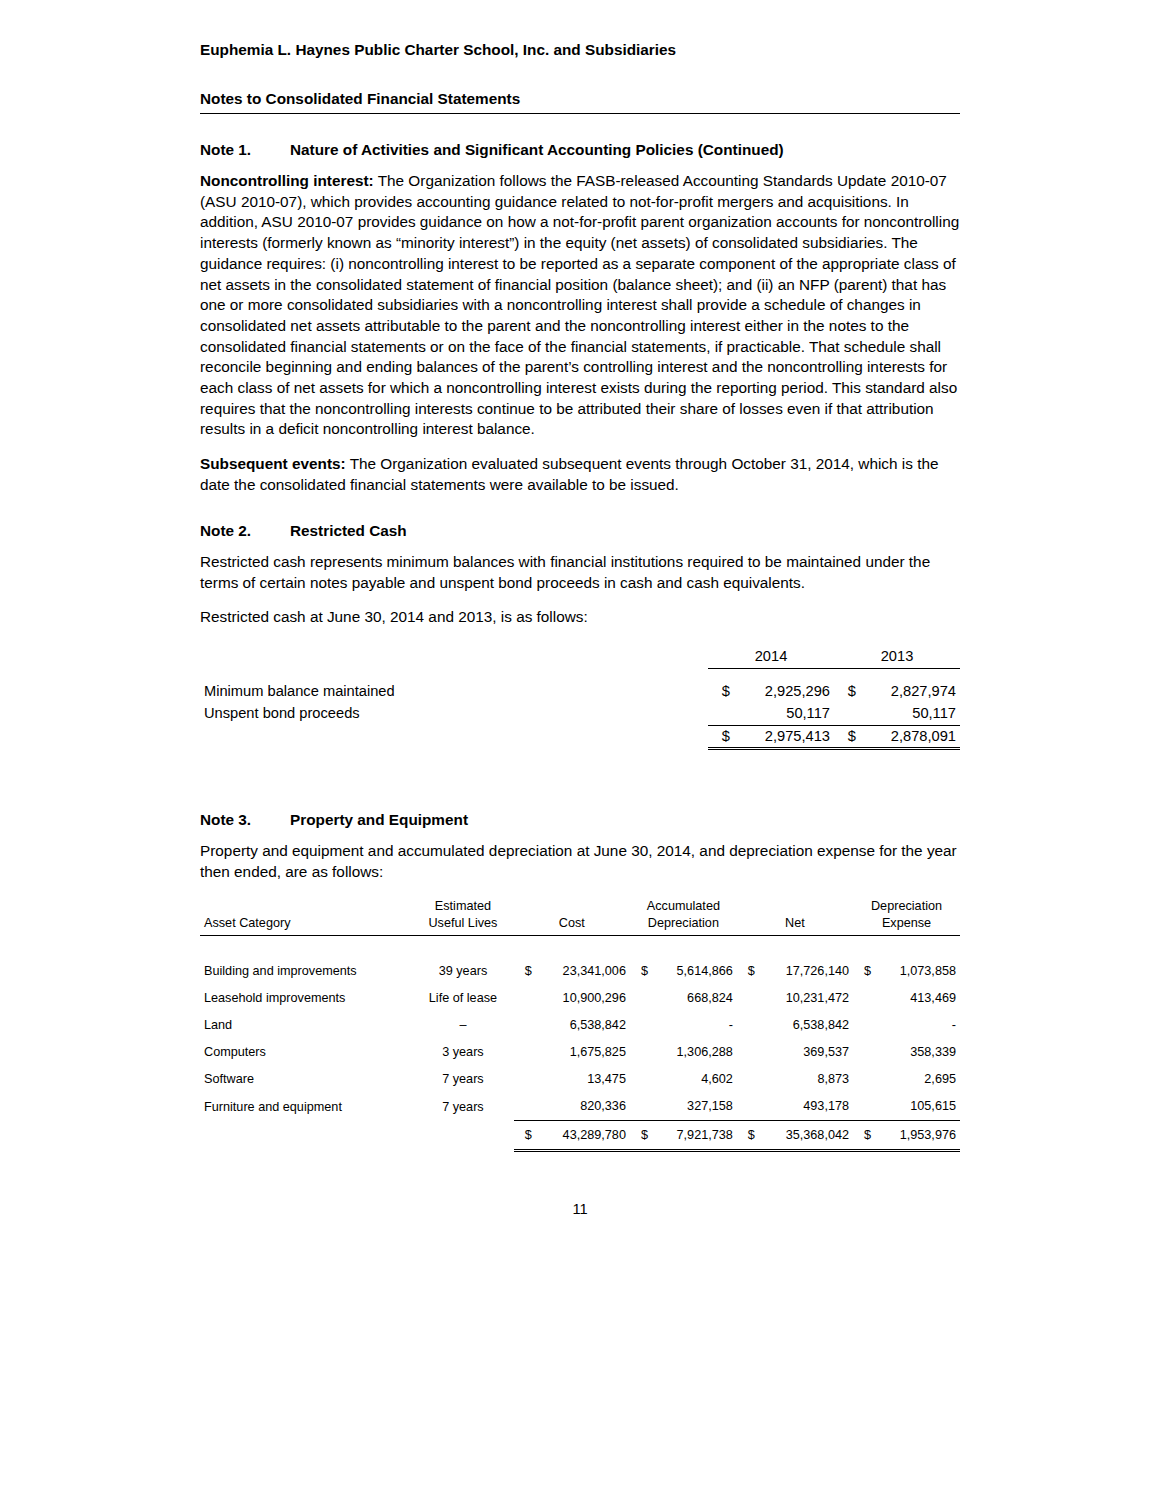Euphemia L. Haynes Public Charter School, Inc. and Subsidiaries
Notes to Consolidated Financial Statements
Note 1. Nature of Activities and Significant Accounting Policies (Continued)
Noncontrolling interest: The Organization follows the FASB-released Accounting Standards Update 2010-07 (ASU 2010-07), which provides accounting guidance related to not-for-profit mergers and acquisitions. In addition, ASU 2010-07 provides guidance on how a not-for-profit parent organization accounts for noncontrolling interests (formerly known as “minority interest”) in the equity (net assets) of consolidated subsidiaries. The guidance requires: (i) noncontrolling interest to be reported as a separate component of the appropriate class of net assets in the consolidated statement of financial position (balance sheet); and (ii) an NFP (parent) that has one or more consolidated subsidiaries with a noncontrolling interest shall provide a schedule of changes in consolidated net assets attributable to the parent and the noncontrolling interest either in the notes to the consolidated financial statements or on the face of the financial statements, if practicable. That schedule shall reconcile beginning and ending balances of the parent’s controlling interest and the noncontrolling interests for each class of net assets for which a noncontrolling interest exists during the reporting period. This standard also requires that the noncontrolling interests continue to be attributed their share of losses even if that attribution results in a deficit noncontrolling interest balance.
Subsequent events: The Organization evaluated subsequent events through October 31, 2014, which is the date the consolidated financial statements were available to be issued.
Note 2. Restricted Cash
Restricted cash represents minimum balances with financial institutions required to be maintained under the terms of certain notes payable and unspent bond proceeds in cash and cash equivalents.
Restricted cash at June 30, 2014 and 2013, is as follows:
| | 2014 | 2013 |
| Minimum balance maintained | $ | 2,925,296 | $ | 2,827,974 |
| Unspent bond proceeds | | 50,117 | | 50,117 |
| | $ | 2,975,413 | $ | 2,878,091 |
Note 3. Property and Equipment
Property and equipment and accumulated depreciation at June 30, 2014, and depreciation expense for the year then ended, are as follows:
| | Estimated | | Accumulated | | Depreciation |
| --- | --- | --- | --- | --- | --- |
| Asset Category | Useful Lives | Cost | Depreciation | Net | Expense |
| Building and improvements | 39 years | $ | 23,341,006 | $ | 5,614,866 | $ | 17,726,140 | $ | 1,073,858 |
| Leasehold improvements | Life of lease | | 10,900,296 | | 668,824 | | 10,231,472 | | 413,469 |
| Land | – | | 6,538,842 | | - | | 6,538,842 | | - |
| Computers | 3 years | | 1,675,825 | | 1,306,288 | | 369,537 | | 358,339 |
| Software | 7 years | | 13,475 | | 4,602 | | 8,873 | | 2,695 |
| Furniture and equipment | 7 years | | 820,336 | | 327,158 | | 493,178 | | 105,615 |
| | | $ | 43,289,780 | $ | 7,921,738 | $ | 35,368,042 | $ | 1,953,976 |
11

---

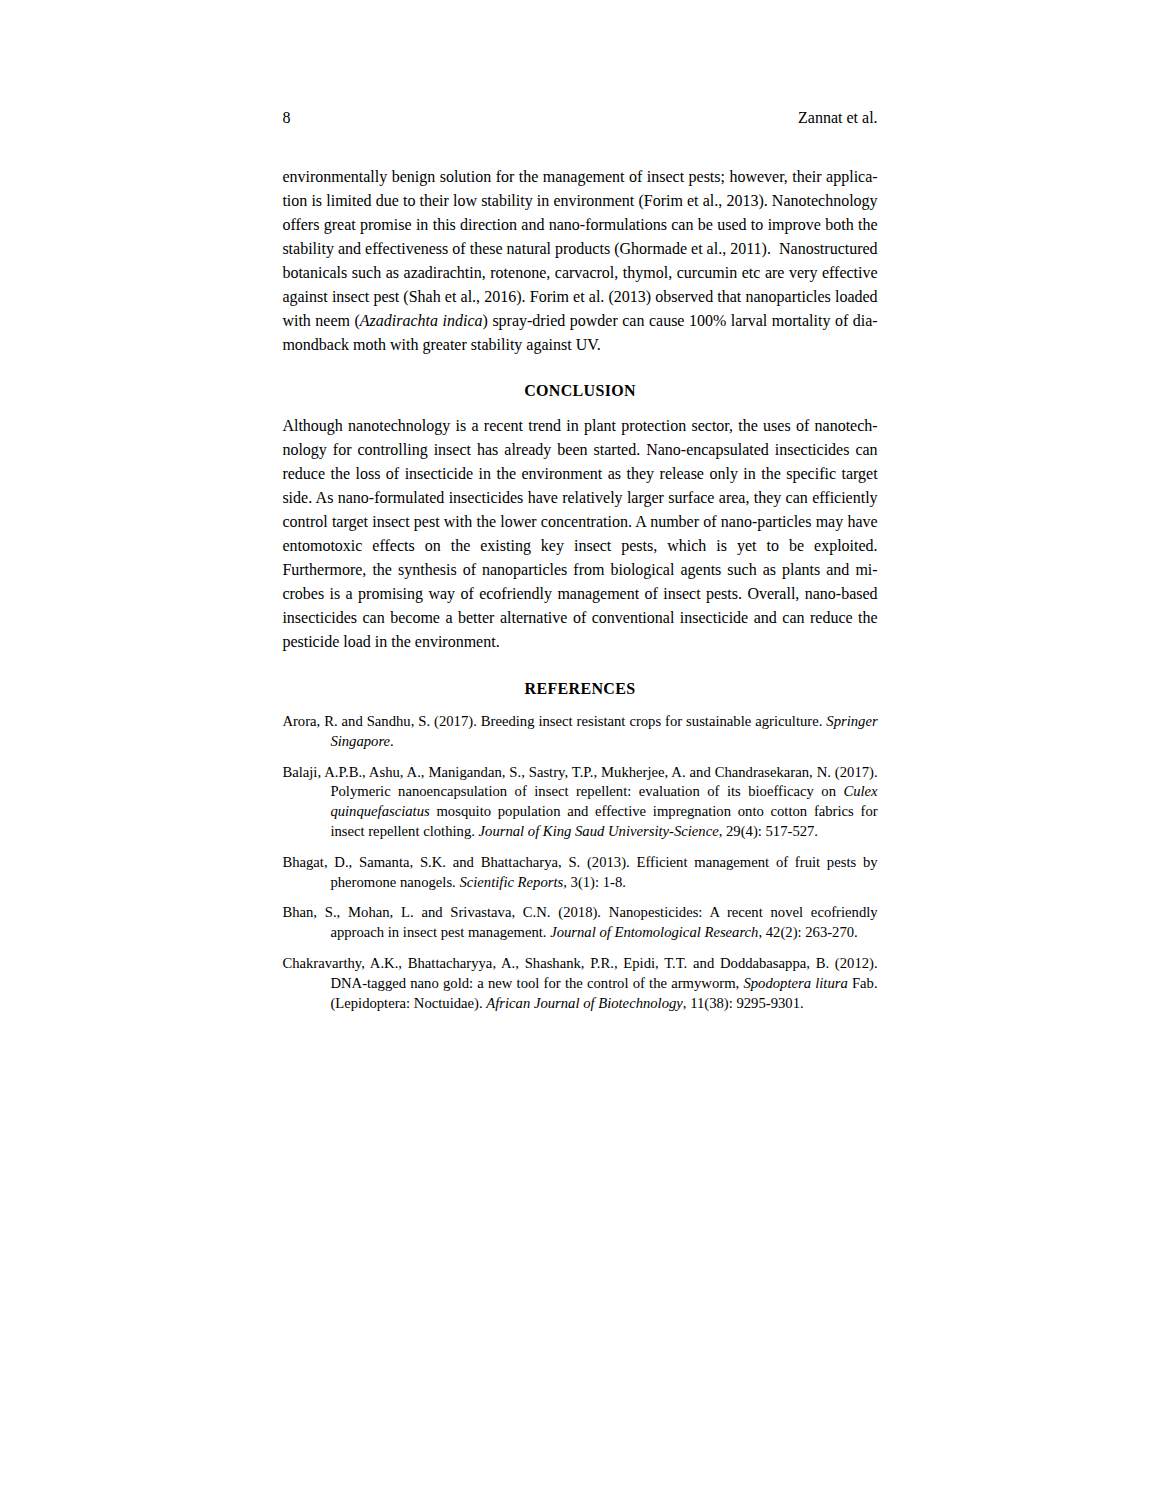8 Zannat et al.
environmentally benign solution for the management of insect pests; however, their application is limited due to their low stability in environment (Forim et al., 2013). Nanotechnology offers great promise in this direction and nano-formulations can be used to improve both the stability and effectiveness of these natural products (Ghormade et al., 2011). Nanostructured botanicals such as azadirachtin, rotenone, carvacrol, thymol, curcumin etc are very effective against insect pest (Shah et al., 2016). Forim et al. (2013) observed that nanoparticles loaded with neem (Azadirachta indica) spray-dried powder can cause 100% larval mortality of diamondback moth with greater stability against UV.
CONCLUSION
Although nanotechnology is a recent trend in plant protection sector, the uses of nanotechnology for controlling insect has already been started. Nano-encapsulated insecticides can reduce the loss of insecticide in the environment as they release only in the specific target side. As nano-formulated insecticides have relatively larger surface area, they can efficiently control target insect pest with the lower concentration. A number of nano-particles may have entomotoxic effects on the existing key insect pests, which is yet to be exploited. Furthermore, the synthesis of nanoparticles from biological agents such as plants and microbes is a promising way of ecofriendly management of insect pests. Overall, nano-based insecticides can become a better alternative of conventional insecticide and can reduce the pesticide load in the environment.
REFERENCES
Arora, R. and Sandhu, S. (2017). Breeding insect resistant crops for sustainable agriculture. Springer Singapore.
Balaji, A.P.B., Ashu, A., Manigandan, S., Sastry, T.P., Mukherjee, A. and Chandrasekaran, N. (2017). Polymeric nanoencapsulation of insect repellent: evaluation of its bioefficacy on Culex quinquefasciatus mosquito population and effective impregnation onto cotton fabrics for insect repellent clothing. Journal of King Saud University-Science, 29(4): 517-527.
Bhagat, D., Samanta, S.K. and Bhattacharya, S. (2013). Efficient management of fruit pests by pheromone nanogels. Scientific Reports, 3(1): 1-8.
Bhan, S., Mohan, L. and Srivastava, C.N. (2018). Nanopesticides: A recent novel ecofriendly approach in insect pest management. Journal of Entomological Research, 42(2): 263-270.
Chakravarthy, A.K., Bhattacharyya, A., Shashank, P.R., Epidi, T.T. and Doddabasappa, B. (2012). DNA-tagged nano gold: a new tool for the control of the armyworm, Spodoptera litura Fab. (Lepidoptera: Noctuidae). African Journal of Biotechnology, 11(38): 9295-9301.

◆ **Exercise**: Return, from the entries, each line that holds "environment".

◆ **Written response**:
environmentally benign solution for the management of insect pests; however, their application is limited due to their low stability in environment (Forim et al., 2013). Nanotechnology offers great promise in this direction and nano-formulations can be used to improve both the stability and effectiveness of these natural products (Ghormade et al., 2011). Nanostructured botanicals such as azadirachtin, rotenone, carvacrol, thymol, curcumin etc are very effective against insect pest (Shah et al., 2016). Forim et al. (2013) observed that nanoparticles loaded with neem (Azadirachta indica) spray-dried powder can cause 100% larval mortality of diamondback moth with greater stability against UV.
Although nanotechnology is a recent trend in plant protection sector, the uses of nanotechnology for controlling insect has already been started. Nano-encapsulated insecticides can reduce the loss of insecticide in the environment as they release only in the specific target side. As nano-formulated insecticides have relatively larger surface area, they can efficiently control target insect pest with the lower concentration. A number of nano-particles may have entomotoxic effects on the existing key insect pests, which is yet to be exploited. Furthermore, the synthesis of nanoparticles from biological agents such as plants and microbes is a promising way of ecofriendly management of insect pests. Overall, nano-based insecticides can become a better alternative of conventional insecticide and can reduce the pesticide load in the environment.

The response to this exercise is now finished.